My next step is to set Interfaces to just LAN and see if the situation improves. This system is in production so I can only gather info and quickly restart Suricata. I am not looking for or expecting support, just submitting another data point.

2021-12-15 1700Z update - still ran into issues after removing [igb2] from Interfaces. I also noticed this affects DHCPREQUEST and DHCPACK as well. Running Wireshark on a client in igb1, I see REQUESTs go out but no ACKs received even though dhcpd logged sending these ACKs. Another observation; an IoT device in igb2_vlan2 was having issues (2 clients in igb1 flagged it offline) even after I removed [igb2] from the Suricata interface list. The device was immediately flagged online after the Suricata restart. I will upgrade to 21.7.7 and put [igb2] back in.

In case this is related, here are my non-default tunables. I also have Hardware CRC, TSO, LRO, and VLAN Hardware Filtering all DISABLED.

  • hw.ibrs_disable = 1
  • hw.igb.rx_process_limit = -1
  • hw.igb.tx_process_limit = -1
  • legal.intel_igb.license_ack = 1
  • net.inet.icmp.drop_redirect = 1
  • vm.pmap.pti = 0

I also noticed differences in the Suricata log. This may be related to the netmap change, but I want to put it out there:

21.7.6 - 03:18 is the ids rule update cron

2021-12-15T10:39:36 suricata[60953] [100520] <Notice> -- all 4 packet processing threads, 4 management threads initialized, engine started.
2021-12-15T10:39:34 suricata[58549] [100680] <Notice> -- This is Suricata version 6.0.4 RELEASE running in SYSTEM mode
2021-12-15T10:39:33 suricata[36929] [100447] <Notice> -- Signal Received. Stopping engine.
2021-12-15T03:18:01 suricata[36929] [100447] <Notice> -- rule reload complete
2021-12-15T03:18:01 suricata[36929] [100447] <Notice> -- rule reload starting
2021-12-14T23:24:18 suricata[36929] [100447] <Notice> -- all 4 packet processing threads, 4 management threads initialized, engine started.
2021-12-14T23:24:16 suricata[27169] [100448] <Notice> -- This is Suricata version 6.0.4 RELEASE running in SYSTEM mode
2021-12-14T23:24:15 suricata[88364] [100551] <Notice> -- Signal Received. Stopping engine.

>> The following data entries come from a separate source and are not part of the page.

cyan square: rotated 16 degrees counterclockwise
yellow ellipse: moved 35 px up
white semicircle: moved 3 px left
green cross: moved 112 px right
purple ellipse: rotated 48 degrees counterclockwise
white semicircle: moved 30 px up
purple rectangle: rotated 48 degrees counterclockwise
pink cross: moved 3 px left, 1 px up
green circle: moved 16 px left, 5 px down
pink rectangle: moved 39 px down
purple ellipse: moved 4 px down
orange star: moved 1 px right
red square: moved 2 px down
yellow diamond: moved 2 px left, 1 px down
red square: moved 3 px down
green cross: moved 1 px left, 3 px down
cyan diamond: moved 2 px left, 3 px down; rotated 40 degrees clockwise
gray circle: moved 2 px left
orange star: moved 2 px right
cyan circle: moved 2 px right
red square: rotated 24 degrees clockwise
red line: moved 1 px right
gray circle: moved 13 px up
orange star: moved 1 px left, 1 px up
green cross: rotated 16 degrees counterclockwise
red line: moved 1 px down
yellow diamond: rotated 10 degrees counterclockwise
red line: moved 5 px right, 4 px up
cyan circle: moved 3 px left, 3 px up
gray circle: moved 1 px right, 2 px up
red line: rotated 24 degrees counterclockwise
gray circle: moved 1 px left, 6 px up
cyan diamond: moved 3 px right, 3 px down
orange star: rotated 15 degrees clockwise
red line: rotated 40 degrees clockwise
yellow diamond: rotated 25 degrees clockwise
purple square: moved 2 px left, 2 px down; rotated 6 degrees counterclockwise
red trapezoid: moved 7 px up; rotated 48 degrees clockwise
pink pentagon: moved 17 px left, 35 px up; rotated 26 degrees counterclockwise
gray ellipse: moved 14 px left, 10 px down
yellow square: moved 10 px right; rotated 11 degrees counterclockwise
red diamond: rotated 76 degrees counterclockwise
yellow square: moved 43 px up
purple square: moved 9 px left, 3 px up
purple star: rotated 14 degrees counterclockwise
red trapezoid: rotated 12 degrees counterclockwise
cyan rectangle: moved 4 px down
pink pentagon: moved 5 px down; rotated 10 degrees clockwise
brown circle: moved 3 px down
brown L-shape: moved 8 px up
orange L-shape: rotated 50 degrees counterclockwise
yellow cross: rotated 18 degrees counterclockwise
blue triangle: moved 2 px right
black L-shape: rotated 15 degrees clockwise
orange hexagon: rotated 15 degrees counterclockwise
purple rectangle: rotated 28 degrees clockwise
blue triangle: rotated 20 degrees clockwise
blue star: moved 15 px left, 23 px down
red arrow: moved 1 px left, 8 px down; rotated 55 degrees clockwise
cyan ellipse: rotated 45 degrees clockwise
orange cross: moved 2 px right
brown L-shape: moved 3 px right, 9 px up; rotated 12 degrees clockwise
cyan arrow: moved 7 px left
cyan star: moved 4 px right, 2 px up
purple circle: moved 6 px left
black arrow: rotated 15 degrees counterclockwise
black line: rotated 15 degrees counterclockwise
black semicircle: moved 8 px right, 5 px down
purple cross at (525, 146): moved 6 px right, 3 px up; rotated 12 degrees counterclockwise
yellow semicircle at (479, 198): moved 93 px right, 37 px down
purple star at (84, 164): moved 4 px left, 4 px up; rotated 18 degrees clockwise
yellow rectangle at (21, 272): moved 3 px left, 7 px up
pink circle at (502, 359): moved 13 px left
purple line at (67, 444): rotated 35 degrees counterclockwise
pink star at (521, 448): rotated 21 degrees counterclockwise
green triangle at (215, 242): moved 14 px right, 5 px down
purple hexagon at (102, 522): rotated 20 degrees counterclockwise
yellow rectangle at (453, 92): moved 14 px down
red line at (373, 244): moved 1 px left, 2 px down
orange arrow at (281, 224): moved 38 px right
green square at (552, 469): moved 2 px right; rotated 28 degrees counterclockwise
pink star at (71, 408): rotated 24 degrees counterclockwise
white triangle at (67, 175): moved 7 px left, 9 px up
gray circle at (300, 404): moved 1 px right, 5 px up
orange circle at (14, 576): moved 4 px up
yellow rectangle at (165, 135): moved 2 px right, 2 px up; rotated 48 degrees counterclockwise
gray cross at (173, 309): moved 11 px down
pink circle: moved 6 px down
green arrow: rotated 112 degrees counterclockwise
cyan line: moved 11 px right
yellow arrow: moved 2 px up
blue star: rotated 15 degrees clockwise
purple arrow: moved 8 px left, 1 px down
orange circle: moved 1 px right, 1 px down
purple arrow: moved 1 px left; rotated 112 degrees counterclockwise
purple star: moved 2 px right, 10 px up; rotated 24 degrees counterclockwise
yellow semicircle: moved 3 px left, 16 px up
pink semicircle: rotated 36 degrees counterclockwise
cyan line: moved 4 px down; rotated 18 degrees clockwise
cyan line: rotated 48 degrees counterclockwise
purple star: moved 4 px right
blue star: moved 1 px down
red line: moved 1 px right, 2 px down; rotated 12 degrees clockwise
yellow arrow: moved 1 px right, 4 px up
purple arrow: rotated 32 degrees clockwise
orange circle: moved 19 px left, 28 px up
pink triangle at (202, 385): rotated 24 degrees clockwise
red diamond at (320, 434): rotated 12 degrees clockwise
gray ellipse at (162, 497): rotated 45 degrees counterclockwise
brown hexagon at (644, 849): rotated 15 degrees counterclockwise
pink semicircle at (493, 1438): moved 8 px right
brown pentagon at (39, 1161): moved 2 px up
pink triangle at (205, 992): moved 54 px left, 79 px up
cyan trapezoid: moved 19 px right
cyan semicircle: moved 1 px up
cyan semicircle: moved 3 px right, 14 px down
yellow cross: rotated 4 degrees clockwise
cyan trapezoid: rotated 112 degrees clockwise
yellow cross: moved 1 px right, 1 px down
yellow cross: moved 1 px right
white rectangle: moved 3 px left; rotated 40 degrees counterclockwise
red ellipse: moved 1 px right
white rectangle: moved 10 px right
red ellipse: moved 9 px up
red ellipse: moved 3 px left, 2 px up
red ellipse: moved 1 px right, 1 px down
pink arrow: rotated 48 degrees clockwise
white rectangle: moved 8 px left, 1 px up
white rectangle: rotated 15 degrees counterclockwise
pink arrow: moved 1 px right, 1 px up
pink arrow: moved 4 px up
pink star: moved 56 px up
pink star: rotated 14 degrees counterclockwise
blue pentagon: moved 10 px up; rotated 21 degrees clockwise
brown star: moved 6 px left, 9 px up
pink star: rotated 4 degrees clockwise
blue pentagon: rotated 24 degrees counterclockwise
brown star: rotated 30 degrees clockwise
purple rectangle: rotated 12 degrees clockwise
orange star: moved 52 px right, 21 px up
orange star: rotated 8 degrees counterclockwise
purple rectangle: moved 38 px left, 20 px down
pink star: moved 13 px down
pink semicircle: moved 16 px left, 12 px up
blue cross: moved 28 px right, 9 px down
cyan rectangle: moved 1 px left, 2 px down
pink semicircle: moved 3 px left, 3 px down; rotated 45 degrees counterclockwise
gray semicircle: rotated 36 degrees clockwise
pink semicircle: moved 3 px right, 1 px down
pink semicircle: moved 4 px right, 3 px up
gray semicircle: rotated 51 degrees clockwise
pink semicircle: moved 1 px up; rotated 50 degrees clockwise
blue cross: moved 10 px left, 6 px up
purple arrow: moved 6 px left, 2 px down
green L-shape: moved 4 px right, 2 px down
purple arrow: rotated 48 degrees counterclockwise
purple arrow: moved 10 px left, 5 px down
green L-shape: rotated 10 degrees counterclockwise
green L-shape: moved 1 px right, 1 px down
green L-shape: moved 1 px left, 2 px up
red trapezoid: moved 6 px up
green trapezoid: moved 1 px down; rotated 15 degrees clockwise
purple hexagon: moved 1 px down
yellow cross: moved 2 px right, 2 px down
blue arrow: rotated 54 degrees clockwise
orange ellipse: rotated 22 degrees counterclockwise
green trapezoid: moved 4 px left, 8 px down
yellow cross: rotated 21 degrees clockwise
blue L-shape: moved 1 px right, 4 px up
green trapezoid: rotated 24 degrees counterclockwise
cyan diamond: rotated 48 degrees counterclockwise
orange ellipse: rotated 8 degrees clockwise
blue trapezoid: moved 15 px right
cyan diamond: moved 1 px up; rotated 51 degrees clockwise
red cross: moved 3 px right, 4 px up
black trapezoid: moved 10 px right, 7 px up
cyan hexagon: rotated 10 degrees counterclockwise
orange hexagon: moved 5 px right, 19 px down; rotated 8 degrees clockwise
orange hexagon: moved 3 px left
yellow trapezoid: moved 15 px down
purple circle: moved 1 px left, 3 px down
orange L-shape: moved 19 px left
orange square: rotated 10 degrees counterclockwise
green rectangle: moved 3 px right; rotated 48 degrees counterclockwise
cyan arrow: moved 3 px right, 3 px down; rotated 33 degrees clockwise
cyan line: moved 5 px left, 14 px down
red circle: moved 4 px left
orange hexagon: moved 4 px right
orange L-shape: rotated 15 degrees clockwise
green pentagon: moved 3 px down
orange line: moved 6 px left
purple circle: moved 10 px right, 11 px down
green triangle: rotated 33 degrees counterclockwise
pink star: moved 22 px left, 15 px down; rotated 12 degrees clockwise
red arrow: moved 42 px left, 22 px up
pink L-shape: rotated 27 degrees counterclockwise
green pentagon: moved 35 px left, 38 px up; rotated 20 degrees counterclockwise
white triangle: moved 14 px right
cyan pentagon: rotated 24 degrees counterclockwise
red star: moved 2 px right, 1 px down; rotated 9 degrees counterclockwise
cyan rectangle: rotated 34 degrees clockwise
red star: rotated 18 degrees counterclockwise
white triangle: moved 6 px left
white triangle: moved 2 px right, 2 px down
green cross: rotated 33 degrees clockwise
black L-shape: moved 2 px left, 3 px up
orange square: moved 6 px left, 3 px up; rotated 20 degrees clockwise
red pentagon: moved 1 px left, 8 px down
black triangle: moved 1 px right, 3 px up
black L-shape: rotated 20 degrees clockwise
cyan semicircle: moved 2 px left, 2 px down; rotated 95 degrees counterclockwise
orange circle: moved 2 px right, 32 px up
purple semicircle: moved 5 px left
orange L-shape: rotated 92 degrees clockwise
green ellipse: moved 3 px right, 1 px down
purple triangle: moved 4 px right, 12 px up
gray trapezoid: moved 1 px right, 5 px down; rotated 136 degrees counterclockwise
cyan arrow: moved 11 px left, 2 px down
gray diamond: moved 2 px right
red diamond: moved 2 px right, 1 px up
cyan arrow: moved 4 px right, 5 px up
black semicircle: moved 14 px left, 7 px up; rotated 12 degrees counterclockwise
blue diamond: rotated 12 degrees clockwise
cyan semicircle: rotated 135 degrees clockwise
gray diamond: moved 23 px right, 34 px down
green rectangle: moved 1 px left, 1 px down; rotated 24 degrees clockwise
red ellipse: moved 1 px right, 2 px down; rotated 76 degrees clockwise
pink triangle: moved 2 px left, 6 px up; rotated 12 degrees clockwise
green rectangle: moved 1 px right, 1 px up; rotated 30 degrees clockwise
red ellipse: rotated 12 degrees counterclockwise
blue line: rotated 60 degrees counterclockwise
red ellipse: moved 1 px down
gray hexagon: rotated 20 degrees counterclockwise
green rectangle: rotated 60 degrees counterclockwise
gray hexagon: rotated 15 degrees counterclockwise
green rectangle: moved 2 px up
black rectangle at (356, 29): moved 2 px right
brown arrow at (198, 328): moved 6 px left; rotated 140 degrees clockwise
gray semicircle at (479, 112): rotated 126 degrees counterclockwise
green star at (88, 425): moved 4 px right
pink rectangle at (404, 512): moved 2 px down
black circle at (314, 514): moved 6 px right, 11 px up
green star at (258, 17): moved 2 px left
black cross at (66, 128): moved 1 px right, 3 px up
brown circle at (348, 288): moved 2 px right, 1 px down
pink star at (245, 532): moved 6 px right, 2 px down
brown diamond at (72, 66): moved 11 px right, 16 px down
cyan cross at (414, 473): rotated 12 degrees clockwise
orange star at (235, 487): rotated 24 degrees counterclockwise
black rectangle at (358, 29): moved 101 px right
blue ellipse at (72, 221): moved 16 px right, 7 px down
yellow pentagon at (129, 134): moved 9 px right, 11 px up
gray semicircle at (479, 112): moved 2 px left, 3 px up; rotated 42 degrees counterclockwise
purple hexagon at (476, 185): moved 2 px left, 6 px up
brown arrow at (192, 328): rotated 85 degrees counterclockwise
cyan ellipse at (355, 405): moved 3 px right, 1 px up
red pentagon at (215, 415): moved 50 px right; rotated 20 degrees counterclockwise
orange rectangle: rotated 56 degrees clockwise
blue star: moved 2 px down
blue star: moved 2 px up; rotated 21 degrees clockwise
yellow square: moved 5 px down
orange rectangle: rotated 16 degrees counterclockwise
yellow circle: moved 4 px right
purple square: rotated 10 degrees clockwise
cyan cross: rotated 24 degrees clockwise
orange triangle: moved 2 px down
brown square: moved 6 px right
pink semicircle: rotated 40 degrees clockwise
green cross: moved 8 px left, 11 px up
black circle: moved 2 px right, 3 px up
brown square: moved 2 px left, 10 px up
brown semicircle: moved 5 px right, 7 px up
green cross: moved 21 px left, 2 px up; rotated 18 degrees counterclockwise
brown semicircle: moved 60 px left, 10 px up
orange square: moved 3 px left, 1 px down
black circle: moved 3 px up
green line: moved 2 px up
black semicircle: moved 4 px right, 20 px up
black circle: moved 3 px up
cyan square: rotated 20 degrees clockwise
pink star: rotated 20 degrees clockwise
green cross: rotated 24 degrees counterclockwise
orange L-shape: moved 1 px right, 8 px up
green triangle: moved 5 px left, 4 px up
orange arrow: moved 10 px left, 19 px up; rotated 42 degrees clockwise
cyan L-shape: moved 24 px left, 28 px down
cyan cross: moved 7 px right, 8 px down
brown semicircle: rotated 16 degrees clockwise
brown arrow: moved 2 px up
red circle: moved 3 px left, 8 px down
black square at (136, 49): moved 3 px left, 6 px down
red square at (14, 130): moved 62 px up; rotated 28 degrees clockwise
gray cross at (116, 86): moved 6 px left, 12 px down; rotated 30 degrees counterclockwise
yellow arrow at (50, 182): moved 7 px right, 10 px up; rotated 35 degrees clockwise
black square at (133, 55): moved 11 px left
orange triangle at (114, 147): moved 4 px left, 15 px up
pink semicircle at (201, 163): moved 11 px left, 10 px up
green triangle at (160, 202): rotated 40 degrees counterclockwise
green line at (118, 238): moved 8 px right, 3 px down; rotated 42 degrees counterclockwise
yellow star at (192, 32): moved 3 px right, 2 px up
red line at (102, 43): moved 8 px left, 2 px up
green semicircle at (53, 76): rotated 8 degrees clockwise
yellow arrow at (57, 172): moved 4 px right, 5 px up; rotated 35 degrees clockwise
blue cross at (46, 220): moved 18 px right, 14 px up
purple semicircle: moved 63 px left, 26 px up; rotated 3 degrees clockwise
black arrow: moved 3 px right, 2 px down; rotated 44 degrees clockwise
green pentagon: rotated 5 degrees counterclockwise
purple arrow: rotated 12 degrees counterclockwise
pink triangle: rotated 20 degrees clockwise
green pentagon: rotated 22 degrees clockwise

21.7.7 - [igb2] added back to interface list

2021-12-15T11:28:24 suricata[29857] [100447] <Notice> -- all 4 packet processing threads, 4 management threads initialized, engine started.
2021-12-15T11:28:24 suricata[29857] [100888] <Notice> -- opened netmap:igb2/T from igb2: 0x8c35aa2300
2021-12-15T11:28:24 suricata[29857] [100888] <Notice> -- opened netmap:igb2^ from igb2^: 0x8c35aa2000
2021-12-15T11:28:23 suricata[29857] [100879] <Notice> -- opened netmap:igb2^ from igb2^: 0x8c0b5f7300
2021-12-15T11:28:23 suricata[29857] [100879] <Notice> -- opened netmap:igb2/R from igb2: 0x8c0b5f7000
2021-12-15T11:28:23 suricata[29857] [100878] <Notice> -- opened netmap:igb1/T from igb1: 0x8bcbdfd300
2021-12-15T11:28:23 suricata[29857] [100878] <Notice> -- opened netmap:igb1^ from igb1^: 0x8bcbdfd000
2021-12-15T11:28:22 suricata[29857] [100869] <Notice> -- opened netmap:igb1^ from igb1^: 0x8bb6ca3300
2021-12-15T11:28:22 suricata[29857] [100869] <Notice> -- opened netmap:igb1/R from igb1: 0x8bb6ca3000
2021-12-15T11:28:22 suricata[25946] [100432] <Notice> -- This is Suricata version 6.0.4 RELEASE running in SYSTEM mode
2021-12-15T11:28:21 suricata[92259] [100589] <Notice> -- Stats for 'igb1^': pkts: 51783, drop: 0 (0.00%), invalid chksum: 0
2021-12-15T11:28:21 suricata[92259] [100589] <Notice> -- Stats for 'igb1': pkts: 12554, drop: 0 (0.00%), invalid chksum: 0
2021-12-15T11:28:21 suricata[92259] [100589] <Notice> -- Signal Received. Stopping engine.


2021-12-22 1700Z update - it has been one week, and all has been working and stable since the upgrade to 21.7.7. No configuration changes were made during that time and Suricata logs only show rule updates. Although others still report issues, disabling netmap v14 fixed mine. I am going to start reenabling rules but I do not expect any more issues.

2022-05-25 2200Z update - to anyone still running into issues or holding back on upgrading, the solution I found is to set "VLAN Hardware Filtering" under Interfaces > Settings > Network Interfaces section to "Leave default". I ran several versions of 22.1.x without issues - currently on 22.1.6. This might be the fix for you as well.

Yes, my issue is more or less the same as Allan's. I also doubt a hardware issue, it's two intel NICs in a x86 platform, supported without any extras by stock firmware.